» PROVIDED TEXT:
John William Godward (English, 1861-1922)
The Quiet Pet

John William

SOLD
 
Oil on canvas, 20 x 30 inches
Signed and dated left center

Provenance:

Francis Michael Evans, Harrogate, by 1906
Sir Charles C. Wakefield
Christie’s London, June 18, 1906, no. 136
Francis Michael Evans
W.W. Sampson, London
W.L. Peacock, London, by March, 1911
Mr. Mungall-Creiff, by April, 1911
Leger Galleries, London, by 1973

Private Collection

Exhibited:

Bruce Museum of Arts and Science, Greenwich, Connecticut, 1999, Elegance and Opulence: Art of the Gilded Age, pp. 7 fig. 12 illus. in color, 11 n.n.

In The Quiet Pet, the drapery folds are reminiscent of Leighton, and the bowl of cherries is quoted from the work of Edward Poynter.  Although Alma-Tadema’s Quiet Pet also featured a Roman maiden beside a tortoise, it is doubted whether Godward saw the painting, which was in a private Dutch collection by 1906.  The trope of the aloof woman is common in Godward’s work, and it may be a reflection upon the artist’s personality, which was influenced by his mother’s devotion to Low Church Evangelical.  Bouguereau is perhaps best known for his portrayals of children and beautiful young women, often in rustic, naturalistic settings.  Seemingly subject-less pictures in that the models are often unknown, they often show contemporary archetypes such as the young beggar or flower seller and capture poignant, psychologically charged moments in time.

John William Godward’s art is the punctuation mark of the so-called Victorian High Renaissance.  His Greco-Roman compositions reached maturity in the mid-1890s, more or less concurrently with the deaths of two of the movement's leading figureheads, Frederic, Lord Leighton and Albert Joseph Moore.  To be sure, Godward’s more famous Victorian High Renaissance contemporary, Sir Lawrence Alma-Tadema, was still active in the 1890s, and would be through the first decade of the twentieth century.  But Godward outlived them all, and continued to create his placid and wistful Mediterranean figure paintings through the tumultuous years of World War I and into the early 1920s.  As the last of his kind, and working in the face of the modern art movements that were overrunning Europe in the new century, Godward was an even greater anachronism than his mentors, and today, despite his prolific output over three decades, remains the High Renaissance artist most shrouded in mystery.

» GIVEN PROBLEM 1: Write out the lines of the listing from the line with "collection date: 1942-08-21" up to and including the last line of the listing.

» DATA ENTRIES:
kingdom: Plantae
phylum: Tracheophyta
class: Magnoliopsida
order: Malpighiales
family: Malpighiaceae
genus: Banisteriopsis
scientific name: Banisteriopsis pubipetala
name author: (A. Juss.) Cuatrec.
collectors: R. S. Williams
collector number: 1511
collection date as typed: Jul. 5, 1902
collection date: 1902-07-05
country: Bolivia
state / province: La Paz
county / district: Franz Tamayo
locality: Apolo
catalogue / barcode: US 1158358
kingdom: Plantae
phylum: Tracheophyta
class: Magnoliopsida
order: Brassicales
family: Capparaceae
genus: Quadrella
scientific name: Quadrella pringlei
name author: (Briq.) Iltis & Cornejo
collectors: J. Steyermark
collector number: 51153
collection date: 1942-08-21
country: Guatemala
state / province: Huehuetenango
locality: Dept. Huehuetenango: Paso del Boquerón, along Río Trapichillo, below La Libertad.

» GIVEN PROBLEM 2: Continue the text on Godward's painting The Quiet Pet from where it stops.

» TASK ANSWER 1:
collection date: 1942-08-21
country: Guatemala
state / province: Huehuetenango
locality: Dept. Huehuetenango: Paso del Boquerón, along Río Trapichillo, below La Libertad.

» TASK ANSWER 2:
In 1997, art historian, museum director, and Alma-Tadema biographer Vern Grosvenor Swanson published the first study of Godward’s life and work, John William Godward: The Eclipse of Classicism, after twenty years of research.  In his introductory remarks (p. 13), Swanson noted that, despite the “serene beauty and astonishing technical execution” of his paintings, Godward received little in the way of critical acclaim during his lifetime, and nothing in the way of art-historical evaluation since his death.  Godward’s life has remained shrouded in secrecy, jealously guarded by his own reclusive and private demeanor and his family's reticence.  Swanson’s research revealed much about the artist’s life, and his annotated catalogue raisonné in the same volume has shed light on the remarkable consistency of Godward's paintings.

John William Godward was born in the Battersea section of London to John and Sarah Godward, the first of five children.  The Godwards were a prosperous but conservative middle-class family, and when their eldest son showed aptitude in drawing at an early age, they grudgingly permitted him to study architecture—in their eyes, an honorable artistic profession—with William Huff Wontner in the evenings, but only as long as he kept his clerking job at his father's insurance company during the day.  When Godward’s interest evolved toward the fine arts, the family refused to finance his formal art training at an expensive and prestigious school in Paris or London.  Thus, Godward’s name is notably absent from the roles of all the major art schools, so it is surmised that he received whatever formal training he had at a smaller, more parochial London art school, perhaps the Clapham School of Art, which was near the Godwards’ home, or Heatherley’s School of Art in Chelsea.  Wherever he may have studied, Godward made his public début in 1887 at the Royal Academy of Art’s Summer Exhibition with his painting, A Yellow Turban (unlocated).  The same year saw Godward's first documented Greco-Roman composition, Poppaea (unlocated), which was shown at the Suffolk Street galleries of the Royal Society of British Artists.  With Poppaea, Godward had found his niche, and at a remarkably early point in his budding career.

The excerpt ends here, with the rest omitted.